> _ASSIGNMENT_
The word "vísperas" marks the lines to report; pull each of them from the listing.
──────────
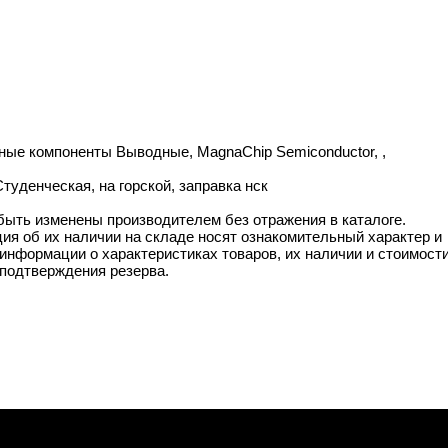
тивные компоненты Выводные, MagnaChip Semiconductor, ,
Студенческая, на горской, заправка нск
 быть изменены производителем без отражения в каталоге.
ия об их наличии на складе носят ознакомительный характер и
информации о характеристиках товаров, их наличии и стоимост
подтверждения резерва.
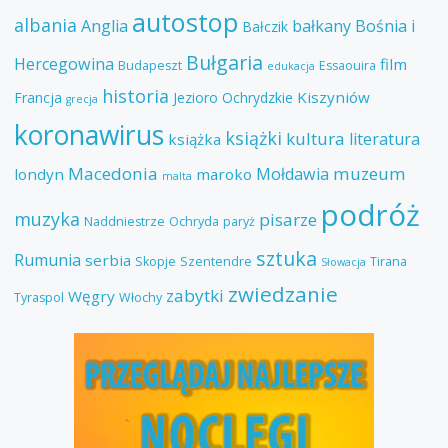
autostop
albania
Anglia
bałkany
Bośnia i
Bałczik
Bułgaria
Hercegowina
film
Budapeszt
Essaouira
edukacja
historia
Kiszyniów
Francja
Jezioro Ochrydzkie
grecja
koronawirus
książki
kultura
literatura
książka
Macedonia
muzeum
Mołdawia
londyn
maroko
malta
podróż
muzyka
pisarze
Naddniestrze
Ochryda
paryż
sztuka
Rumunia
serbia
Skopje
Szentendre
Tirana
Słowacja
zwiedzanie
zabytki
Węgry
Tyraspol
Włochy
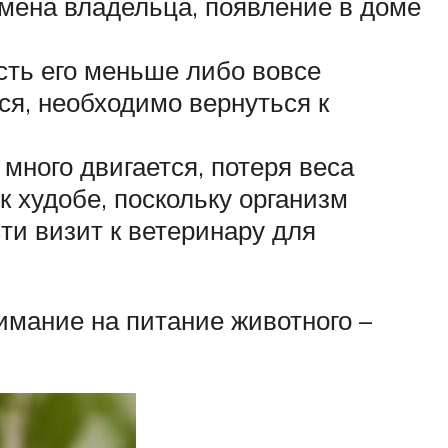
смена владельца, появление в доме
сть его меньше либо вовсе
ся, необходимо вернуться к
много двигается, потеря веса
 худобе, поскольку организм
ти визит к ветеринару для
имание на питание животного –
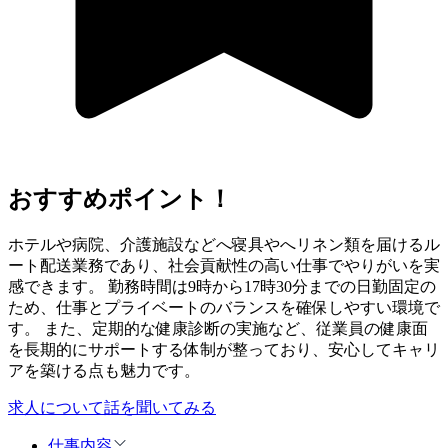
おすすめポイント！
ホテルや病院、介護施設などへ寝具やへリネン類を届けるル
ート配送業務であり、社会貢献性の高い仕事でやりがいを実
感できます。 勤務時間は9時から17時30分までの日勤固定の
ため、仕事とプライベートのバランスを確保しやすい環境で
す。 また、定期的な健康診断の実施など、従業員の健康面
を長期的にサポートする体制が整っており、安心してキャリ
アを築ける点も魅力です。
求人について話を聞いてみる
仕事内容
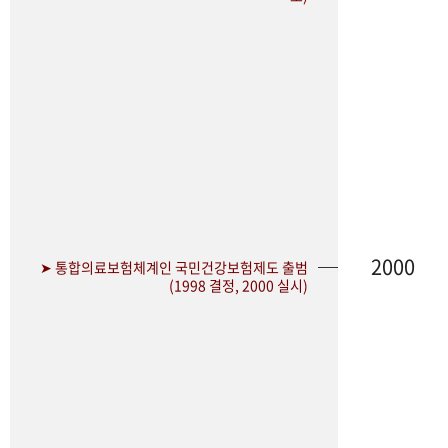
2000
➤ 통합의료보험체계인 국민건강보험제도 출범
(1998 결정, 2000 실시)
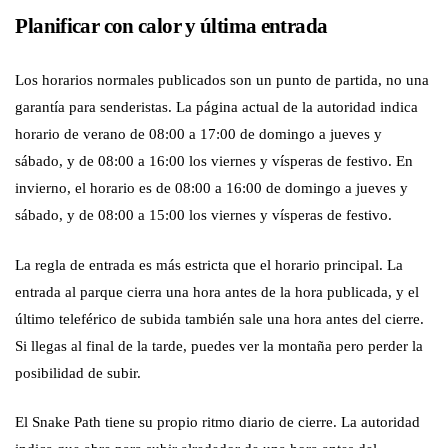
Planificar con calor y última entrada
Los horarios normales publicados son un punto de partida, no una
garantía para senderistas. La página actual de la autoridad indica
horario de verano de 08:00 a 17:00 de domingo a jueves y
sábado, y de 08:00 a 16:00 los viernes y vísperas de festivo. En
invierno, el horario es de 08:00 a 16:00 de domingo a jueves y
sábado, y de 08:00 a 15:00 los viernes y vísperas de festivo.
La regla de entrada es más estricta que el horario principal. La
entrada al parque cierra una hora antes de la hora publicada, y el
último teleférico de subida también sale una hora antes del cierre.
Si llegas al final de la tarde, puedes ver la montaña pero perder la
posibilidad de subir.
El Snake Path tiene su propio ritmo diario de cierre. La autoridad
──────────
> _ANSWER_
sábado, y de 08:00 a 16:00 los viernes y vísperas de festivo. En
sábado, y de 08:00 a 15:00 los viernes y vísperas de festivo.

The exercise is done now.